[SUPPLIED TEXT Boundary: Start]

There is an urgent need to develop a clear risk standard in law that is consistent with national and global ethics guidelines – or South Africa’s research data vacuum will expand  and clinicians won’t know how to treat vulnerable key populations.

Describing the clash between Section 71 of the National Health Act and national and global ethics guidelines as ‘a disaster, Professor Mark Blockman, chair of the University of Cape Town’s Ethics Committee, says HIV and TB research among adolescents and pregnant teenagers suffers the most.

He was addressing an ethics session at the 6th HIV Clinician Society Conference in Cape Town last week, reports Chris Bateman for MedicalBrief.

“Nobody wants to do this research because there are all these bureaucratic hurdles. You need parental consent for adolescents, buy-in from all the players – so the researchers simply say, no it’s too hard, I’ll stick to adult research,” he said.

The result was a paucity of research into adolescent health problems via clumsy legal over-protection.

While finding a balance between protecting people and doing research was important, the opposite of this was that if you did not collect the data, or made it too difficult to do so, you were not protecting anybody, he added.

Blockman gave examples of knowledge gaps in treating TB and/or HIV in adolescent and/or pregnant teenagers.

“We have no clue. We’re guessing! But we’ve made them more vulnerable because of these barriers to researching them. Nobody wants to enrol them," he stressed.

What was needed was to unlock, (or temper), some of the legislation that was preventing research from occurring, such as the mandatory duty, when doing sexual debut research, to report the number of prior sexual encounters a young woman has had.

“And then you tell her, because you must, “Oh, and by the way, I’m also going to tell the social worker. Do you think she’ll enrol with me? Never – so I must find another mechanism, like giving her sufficient information to understand that if there are any problems, these are the channels she can go to, especially if there’s abuse. A more nuanced ethical approach is needed.”

[SUPPLIED TEXT Boundary: End]
[PROVIDED MATERIAL Boundary: Start]

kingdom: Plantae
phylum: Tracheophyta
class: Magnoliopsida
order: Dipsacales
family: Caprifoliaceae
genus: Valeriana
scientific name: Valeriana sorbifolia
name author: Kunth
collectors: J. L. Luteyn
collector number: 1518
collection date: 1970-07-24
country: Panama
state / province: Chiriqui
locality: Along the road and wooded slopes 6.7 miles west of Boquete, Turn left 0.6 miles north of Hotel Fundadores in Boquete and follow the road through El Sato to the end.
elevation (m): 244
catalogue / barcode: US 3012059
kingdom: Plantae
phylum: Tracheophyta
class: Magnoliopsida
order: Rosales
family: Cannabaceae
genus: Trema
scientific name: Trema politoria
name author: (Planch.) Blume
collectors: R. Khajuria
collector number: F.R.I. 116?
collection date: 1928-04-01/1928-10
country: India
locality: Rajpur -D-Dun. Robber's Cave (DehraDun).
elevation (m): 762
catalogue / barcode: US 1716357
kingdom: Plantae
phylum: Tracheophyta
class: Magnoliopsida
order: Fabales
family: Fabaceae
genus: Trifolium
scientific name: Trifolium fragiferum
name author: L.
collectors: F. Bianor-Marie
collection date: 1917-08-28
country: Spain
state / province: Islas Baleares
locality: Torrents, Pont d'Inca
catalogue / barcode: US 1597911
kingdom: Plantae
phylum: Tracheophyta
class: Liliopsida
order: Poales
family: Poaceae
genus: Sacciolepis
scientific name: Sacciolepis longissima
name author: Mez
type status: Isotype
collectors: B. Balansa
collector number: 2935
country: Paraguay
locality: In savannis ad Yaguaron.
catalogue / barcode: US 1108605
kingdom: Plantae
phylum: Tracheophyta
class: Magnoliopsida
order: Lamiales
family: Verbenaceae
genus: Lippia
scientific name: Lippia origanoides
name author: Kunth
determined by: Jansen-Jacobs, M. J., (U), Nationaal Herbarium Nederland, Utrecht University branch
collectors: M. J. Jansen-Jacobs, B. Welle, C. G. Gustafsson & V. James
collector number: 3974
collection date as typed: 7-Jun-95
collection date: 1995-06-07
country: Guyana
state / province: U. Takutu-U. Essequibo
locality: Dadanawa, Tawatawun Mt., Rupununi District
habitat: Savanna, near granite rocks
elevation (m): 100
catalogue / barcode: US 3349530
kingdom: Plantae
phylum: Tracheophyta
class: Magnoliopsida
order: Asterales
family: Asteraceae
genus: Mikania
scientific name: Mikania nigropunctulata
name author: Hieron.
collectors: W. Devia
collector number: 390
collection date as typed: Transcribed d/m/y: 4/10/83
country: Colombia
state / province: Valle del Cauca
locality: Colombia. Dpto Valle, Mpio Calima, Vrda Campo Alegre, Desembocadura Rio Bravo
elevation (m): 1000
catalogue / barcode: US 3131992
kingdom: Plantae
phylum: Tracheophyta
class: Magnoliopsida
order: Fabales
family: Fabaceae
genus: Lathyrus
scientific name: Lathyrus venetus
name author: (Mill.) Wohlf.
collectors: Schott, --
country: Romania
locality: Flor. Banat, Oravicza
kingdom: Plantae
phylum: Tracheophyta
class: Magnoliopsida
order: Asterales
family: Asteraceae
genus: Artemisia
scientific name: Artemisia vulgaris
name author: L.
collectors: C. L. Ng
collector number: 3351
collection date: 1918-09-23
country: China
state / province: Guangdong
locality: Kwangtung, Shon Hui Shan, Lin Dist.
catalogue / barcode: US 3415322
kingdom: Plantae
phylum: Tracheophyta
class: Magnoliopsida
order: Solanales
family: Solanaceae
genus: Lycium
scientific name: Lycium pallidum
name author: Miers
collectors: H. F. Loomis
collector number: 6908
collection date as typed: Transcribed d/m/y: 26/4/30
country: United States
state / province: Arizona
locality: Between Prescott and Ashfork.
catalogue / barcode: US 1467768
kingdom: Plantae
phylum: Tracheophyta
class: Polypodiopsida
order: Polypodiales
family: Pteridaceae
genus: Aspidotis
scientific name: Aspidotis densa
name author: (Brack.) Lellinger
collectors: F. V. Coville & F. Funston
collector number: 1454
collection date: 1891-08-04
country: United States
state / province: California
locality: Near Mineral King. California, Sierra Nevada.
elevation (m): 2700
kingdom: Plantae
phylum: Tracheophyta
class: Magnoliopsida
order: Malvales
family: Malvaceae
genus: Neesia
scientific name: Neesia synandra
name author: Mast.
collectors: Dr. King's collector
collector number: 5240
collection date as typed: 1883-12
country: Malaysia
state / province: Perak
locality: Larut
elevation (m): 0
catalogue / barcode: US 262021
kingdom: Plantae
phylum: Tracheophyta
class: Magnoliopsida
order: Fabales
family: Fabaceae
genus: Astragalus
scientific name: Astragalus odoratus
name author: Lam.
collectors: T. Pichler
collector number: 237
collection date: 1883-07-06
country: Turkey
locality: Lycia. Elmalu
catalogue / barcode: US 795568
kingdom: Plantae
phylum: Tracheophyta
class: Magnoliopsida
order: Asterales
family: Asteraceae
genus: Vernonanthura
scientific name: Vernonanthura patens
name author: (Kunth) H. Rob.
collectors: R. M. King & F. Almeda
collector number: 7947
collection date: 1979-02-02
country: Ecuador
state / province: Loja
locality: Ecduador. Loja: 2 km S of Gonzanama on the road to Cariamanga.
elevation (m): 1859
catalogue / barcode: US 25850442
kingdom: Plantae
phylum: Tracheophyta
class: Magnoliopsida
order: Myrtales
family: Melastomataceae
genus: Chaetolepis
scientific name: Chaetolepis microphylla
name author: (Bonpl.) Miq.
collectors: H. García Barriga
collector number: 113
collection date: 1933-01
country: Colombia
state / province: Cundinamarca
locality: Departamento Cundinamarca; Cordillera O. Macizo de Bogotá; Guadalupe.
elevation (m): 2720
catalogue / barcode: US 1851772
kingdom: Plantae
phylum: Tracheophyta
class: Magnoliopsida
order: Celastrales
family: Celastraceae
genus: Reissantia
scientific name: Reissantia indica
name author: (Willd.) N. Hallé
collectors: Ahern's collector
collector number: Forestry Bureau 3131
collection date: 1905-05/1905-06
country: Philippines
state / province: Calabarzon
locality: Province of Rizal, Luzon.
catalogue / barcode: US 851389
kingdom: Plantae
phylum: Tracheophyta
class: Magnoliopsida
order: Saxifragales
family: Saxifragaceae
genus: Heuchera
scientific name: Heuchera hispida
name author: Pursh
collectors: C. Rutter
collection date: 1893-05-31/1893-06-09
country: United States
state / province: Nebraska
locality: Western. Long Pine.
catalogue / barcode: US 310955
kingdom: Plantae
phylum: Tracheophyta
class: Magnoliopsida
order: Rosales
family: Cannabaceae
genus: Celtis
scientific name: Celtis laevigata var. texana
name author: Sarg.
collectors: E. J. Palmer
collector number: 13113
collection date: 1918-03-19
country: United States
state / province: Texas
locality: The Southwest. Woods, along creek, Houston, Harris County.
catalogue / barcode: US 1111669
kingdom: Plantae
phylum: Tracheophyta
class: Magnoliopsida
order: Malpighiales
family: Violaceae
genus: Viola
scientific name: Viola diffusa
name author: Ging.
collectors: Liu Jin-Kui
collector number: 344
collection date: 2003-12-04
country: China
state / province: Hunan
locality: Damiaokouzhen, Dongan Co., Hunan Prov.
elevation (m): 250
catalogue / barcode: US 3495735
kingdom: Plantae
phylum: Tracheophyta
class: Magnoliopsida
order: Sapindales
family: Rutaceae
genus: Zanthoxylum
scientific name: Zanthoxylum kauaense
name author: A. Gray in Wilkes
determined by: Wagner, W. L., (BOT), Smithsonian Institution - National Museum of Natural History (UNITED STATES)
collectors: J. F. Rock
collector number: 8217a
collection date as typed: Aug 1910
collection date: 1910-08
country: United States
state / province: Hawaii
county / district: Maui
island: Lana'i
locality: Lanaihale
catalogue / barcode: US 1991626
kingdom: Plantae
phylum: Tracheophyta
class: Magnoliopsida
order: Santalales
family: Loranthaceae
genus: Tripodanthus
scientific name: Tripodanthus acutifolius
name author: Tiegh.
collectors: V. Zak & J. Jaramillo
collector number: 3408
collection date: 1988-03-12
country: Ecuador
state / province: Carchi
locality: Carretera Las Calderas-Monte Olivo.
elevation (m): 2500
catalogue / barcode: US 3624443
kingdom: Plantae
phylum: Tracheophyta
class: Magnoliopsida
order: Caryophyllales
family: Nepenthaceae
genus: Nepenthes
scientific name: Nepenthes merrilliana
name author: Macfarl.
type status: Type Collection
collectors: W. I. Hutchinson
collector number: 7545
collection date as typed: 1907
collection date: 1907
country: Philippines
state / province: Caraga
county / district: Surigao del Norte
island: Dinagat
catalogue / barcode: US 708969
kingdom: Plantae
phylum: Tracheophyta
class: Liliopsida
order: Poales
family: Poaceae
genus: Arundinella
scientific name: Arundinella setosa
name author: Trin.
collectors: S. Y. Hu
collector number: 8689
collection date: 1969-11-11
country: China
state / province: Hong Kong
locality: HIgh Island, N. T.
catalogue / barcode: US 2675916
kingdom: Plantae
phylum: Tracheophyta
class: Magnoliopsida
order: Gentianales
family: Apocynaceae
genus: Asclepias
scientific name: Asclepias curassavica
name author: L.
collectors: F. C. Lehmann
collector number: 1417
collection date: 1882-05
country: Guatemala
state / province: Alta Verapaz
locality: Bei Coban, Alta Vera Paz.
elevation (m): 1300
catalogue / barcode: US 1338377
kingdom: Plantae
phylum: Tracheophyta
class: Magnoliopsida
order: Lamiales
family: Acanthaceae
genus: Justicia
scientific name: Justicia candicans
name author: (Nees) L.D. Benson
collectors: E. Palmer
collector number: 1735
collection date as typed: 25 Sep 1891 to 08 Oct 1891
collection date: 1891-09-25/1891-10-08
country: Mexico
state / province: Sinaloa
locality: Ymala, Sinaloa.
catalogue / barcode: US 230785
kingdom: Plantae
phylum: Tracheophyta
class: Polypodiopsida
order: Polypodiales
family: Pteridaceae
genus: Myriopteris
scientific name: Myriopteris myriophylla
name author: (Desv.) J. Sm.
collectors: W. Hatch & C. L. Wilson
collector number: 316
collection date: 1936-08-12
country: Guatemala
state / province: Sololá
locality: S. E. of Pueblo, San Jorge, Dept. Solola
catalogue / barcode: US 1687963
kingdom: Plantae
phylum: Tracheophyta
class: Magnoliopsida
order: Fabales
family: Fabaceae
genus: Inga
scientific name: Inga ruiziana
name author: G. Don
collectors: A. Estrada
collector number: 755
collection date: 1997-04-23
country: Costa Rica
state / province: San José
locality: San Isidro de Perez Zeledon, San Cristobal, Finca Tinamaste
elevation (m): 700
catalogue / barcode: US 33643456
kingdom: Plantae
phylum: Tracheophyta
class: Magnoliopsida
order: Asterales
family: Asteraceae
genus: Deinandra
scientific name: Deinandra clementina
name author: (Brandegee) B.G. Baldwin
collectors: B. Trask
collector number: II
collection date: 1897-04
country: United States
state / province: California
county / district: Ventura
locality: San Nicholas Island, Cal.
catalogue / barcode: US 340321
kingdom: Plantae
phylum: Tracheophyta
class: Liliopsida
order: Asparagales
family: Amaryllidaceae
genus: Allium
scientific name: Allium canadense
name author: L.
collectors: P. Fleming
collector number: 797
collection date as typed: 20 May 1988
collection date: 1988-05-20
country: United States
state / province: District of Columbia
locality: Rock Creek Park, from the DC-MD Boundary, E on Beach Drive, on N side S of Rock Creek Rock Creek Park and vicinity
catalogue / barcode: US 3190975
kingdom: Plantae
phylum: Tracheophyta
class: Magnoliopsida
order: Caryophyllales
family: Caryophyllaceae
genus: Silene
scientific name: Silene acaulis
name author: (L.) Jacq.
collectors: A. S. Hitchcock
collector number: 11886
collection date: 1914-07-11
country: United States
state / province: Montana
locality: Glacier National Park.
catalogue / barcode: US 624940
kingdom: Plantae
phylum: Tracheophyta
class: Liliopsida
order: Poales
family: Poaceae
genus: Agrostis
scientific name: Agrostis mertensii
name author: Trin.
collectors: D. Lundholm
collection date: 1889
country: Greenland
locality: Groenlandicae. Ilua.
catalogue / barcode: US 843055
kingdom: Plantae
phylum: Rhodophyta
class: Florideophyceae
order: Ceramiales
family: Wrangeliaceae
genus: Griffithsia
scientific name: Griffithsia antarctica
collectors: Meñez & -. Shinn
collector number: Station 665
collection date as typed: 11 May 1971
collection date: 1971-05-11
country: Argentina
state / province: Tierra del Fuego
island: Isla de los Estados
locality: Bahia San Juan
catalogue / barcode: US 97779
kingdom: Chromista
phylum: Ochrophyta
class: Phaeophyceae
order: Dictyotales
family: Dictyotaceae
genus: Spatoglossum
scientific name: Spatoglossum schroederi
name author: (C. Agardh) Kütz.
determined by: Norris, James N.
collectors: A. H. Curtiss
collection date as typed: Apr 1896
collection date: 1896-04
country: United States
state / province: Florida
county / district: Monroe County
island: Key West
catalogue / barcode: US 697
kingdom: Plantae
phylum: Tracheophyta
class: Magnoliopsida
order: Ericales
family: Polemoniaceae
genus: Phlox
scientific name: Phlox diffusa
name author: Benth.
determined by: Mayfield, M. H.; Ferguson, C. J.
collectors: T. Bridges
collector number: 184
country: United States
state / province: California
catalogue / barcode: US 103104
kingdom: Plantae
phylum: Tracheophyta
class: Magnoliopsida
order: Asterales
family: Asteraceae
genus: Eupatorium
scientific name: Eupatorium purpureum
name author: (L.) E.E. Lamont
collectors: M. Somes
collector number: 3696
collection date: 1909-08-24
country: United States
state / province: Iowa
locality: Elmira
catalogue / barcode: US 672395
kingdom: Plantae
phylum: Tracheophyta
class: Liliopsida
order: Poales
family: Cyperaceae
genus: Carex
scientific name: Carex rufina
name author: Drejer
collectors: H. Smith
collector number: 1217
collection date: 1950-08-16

[PROVIDED MATERIAL Boundary: End]

▶ _YOUR INSTRUCTIONS_:
Go on with the article on legal barriers to adolescent health research, starting after its last sentence. The records have no connection to the text on adolescent health research in South Africa.

▶ _EXERCISE ANSWER_:
There was a need for clear ethical guidelines that considered complex intersections between the nature of the research, age-related factors, social determinants of health, cultural factors, and gender inequality – all of which influenced adolescent vulnerability.

Post clinical trial and ancillary care were essential ethical considerations, while the framework could be broadened to include an ethical obligation to address structural inequities. For informed consent to work, strategies to diminish the intrinsic legal/ethical dissonance were vital, while the higher the congruence between the researcher and the participant, the greater the likelihood of consent.

Independent consent was crucial – and recruitment to trials was rendered more difficult by the requirement that their parents be informed about the nature of the research – which was not always in the best interests of the adolescent.

Blockman said he saw the solution as convincing every ethics chair on every university campus, ‘that this madness must stop, and then thrashing it out,’ at the country’s most powerful relevant committee, the national health research ethics committee.

“We can then look to see where the constitutional problems are – we don’t want to cause harm, or have this play out in the courts -we need buy-in. If we must be forceful, then so be it. If we must apologize to one another afterwards, that’s fine.  But the red tape is resulting in unnecessary suffering out there and it needs to be undone,” he stressed.